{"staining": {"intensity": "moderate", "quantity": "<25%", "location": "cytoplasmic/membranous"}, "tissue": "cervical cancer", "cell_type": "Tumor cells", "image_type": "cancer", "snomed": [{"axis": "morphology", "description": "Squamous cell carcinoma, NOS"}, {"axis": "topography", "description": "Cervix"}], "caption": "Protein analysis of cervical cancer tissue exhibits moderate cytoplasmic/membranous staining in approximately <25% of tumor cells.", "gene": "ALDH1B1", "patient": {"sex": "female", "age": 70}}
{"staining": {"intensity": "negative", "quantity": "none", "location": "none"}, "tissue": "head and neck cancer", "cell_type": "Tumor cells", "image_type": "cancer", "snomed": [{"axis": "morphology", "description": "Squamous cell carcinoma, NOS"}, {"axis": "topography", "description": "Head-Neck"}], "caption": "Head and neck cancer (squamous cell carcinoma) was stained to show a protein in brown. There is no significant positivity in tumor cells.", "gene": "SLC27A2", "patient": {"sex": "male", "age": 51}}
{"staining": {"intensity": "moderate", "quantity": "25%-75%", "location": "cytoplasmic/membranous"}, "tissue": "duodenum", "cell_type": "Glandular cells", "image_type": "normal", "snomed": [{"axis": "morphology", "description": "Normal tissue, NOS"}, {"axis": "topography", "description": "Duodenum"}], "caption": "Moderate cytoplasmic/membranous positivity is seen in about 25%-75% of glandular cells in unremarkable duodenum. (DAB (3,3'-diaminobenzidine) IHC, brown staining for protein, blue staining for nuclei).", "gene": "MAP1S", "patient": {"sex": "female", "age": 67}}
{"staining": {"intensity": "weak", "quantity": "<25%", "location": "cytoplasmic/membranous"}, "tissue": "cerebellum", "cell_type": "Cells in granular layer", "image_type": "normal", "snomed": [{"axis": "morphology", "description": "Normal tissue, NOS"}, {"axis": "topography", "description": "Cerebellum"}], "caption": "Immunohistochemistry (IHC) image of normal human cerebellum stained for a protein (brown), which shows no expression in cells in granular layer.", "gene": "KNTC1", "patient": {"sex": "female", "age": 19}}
--*--
§ What you should do:
Copy all of the data above, character for character.

§ Solution for this problem:
{"staining": {"intensity": "moderate", "quantity": "<25%", "location": "cytoplasmic/membranous"}, "tissue": "cervical cancer", "cell_type": "Tumor cells", "image_type": "cancer", "snomed": [{"axis": "morphology", "description": "Squamous cell carcinoma, NOS"}, {"axis": "topography", "description": "Cervix"}], "caption": "Protein analysis of cervical cancer tissue exhibits moderate cytoplasmic/membranous staining in approximately <25% of tumor cells.", "gene": "ALDH1B1", "patient": {"sex": "female", "age": 70}}
{"staining": {"intensity": "negative", "quantity": "none", "location": "none"}, "tissue": "head and neck cancer", "cell_type": "Tumor cells", "image_type": "cancer", "snomed": [{"axis": "morphology", "description": "Squamous cell carcinoma, NOS"}, {"axis": "topography", "description": "Head-Neck"}], "caption": "Head and neck cancer (squamous cell carcinoma) was stained to show a protein in brown. There is no significant positivity in tumor cells.", "gene": "SLC27A2", "patient": {"sex": "male", "age": 51}}
{"staining": {"intensity": "moderate", "quantity": "25%-75%", "location": "cytoplasmic/membranous"}, "tissue": "duodenum", "cell_type": "Glandular cells", "image_type": "normal", "snomed": [{"axis": "morphology", "description": "Normal tissue, NOS"}, {"axis": "topography", "description": "Duodenum"}], "caption": "Moderate cytoplasmic/membranous positivity is seen in about 25%-75% of glandular cells in unremarkable duodenum. (DAB (3,3'-diaminobenzidine) IHC, brown staining for protein, blue staining for nuclei).", "gene": "MAP1S", "patient": {"sex": "female", "age": 67}}
{"staining": {"intensity": "weak", "quantity": "<25%", "location": "cytoplasmic/membranous"}, "tissue": "cerebellum", "cell_type": "Cells in granular layer", "image_type": "normal", "snomed": [{"axis": "morphology", "description": "Normal tissue, NOS"}, {"axis": "topography", "description": "Cerebellum"}], "caption": "Immunohistochemistry (IHC) image of normal human cerebellum stained for a protein (brown), which shows no expression in cells in granular layer.", "gene": "KNTC1", "patient": {"sex": "female", "age": 19}}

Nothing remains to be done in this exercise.